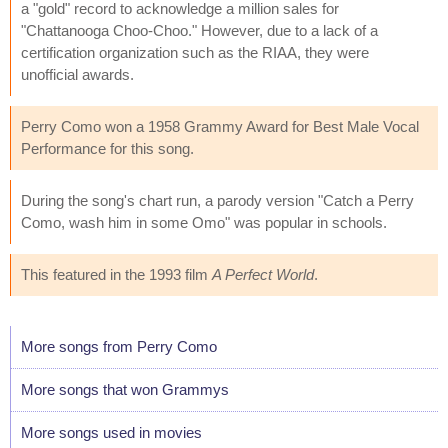
a "gold" record to acknowledge a million sales for
"Chattanooga Choo-Choo." However, due to a lack of a
certification organization such as the RIAA, they were
unofficial awards.
Perry Como won a 1958 Grammy Award for Best Male Vocal
Performance for this song.
During the song's chart run, a parody version "Catch a Perry
Como, wash him in some Omo" was popular in schools.
This featured in the 1993 film
A Perfect World
.
More songs from Perry Como
More songs that won Grammys
More songs used in movies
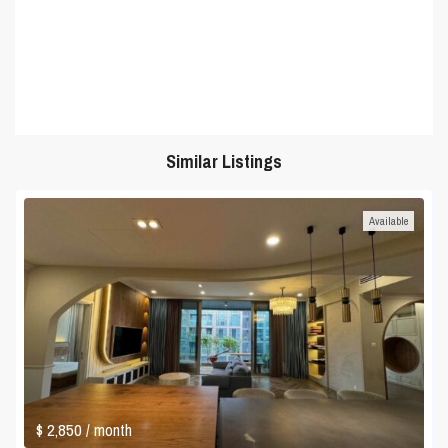
Similar Listings
Available
$ 2,850
/ month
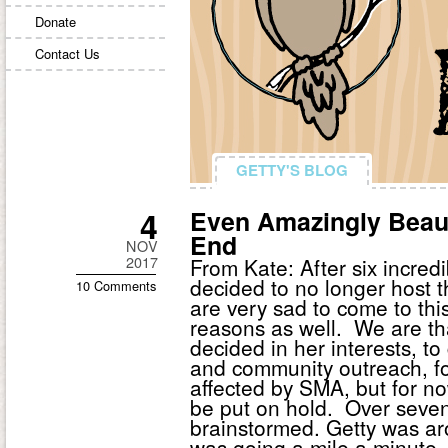
Donate
Contact Us
GETTY'S BLOG
GETTY'S BLOG
4
Even Amazingly Beau
End
NOV
2017
From Kate: After six incre
decided to no longer host 
10 Comments
are very sad to come to this 
reasons as well. We are th
decided in her interests, to
and community outreach, fo
affected by SMA, but for no
be put on hold. Over seven
brainstormed. Getty was ar
was going a mile a minute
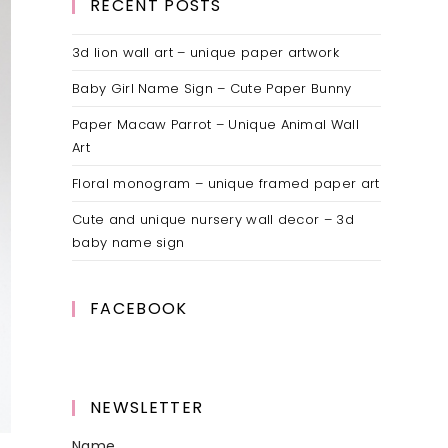
RECENT POSTS
3d lion wall art – unique paper artwork
Baby Girl Name Sign – Cute Paper Bunny
Paper Macaw Parrot – Unique Animal Wall
Art
Floral monogram – unique framed paper art
Cute and unique nursery wall decor – 3d
baby name sign
FACEBOOK
NEWSLETTER
Name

++++++++++

Goal of the exercise
Can you repeat the stretch of the records from the start through the line containing "More songs used in movies", leaving the pictures out?

Answer box
a "gold" record to acknowledge a million sales for
"Chattanooga Choo-Choo." However, due to a lack of a
certification organization such as the RIAA, they were
unofficial awards.
Perry Como won a 1958 Grammy Award for Best Male Vocal
Performance for this song.
During the song's chart run, a parody version "Catch a Perry
Como, wash him in some Omo" was popular in schools.
This featured in the 1993 film
A Perfect World
.
More songs from Perry Como
More songs that won Grammys
More songs used in movies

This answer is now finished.